My Mother was relieved and glad the evil sod was finally out of her life. The council had to totally gut and re-wire the house, the workman in disbelief asked my Mum if she had problems with our old neighbour. He invited her in to see the house and on both sides where the party walls were, he had long planks of wood attached to the walls, each plank covered in hundreds of hammered in nails and upstairs in the bedroom that was behind my parents bedroom, he had the same but also had massive speakers lined up against the wall.

Personally I think hell is too good for him!
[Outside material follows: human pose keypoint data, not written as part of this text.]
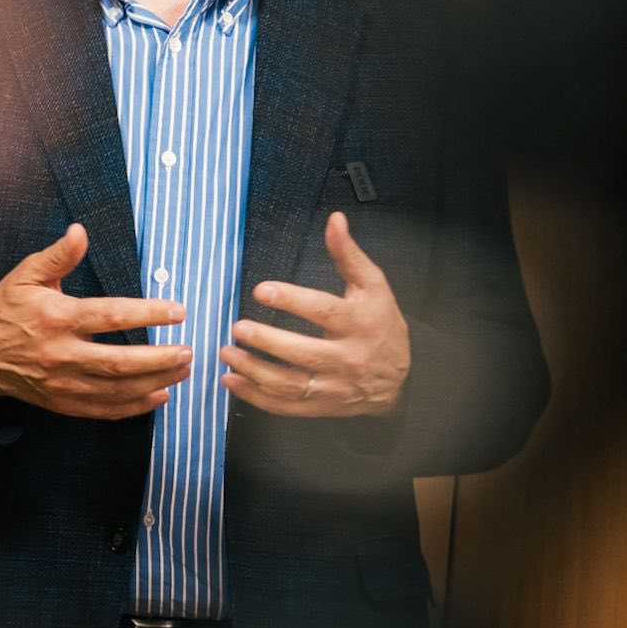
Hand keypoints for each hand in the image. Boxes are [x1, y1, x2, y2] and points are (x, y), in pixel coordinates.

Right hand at [0, 223, 189, 419]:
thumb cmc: (7, 308)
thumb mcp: (27, 274)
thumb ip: (59, 255)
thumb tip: (80, 231)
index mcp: (58, 318)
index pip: (111, 316)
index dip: (148, 313)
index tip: (178, 311)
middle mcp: (62, 354)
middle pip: (119, 362)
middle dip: (159, 358)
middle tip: (188, 350)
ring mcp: (62, 383)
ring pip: (115, 390)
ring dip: (154, 383)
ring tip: (182, 371)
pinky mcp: (62, 402)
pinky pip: (103, 410)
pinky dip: (133, 407)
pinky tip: (158, 397)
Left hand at [220, 211, 410, 417]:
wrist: (400, 379)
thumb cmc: (381, 324)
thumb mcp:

But I hope there is a special place in hell for him, torturing him the way he tortured others.

So no, I don’t think it’s wrong that you feel the way you do about your neighbour. As my Dad says, some people are oxygen thieves! If his wife is just as awful, then don’t say anything, you won’t need to, just live your lives as you normally do.

Cherrypiefilling · 11/02/2019 21:13

I am so sorry ClaireElizabeth to hear how one person over shadowed you & your parents lives.
Growing up I had lovely neighbours, my mum is still in touch and one set called in on me last year. I feel so sad that you & my children will never know the security of being able to call next door in an emergency.
But we survive and I hope your parents can finally enjoy their home 24hours , seven days a week. I and some friends with difficult neighbours have been very surprised at how much it over whelmed day to day living. We all really notice a light feeling when our respective neighbours are away.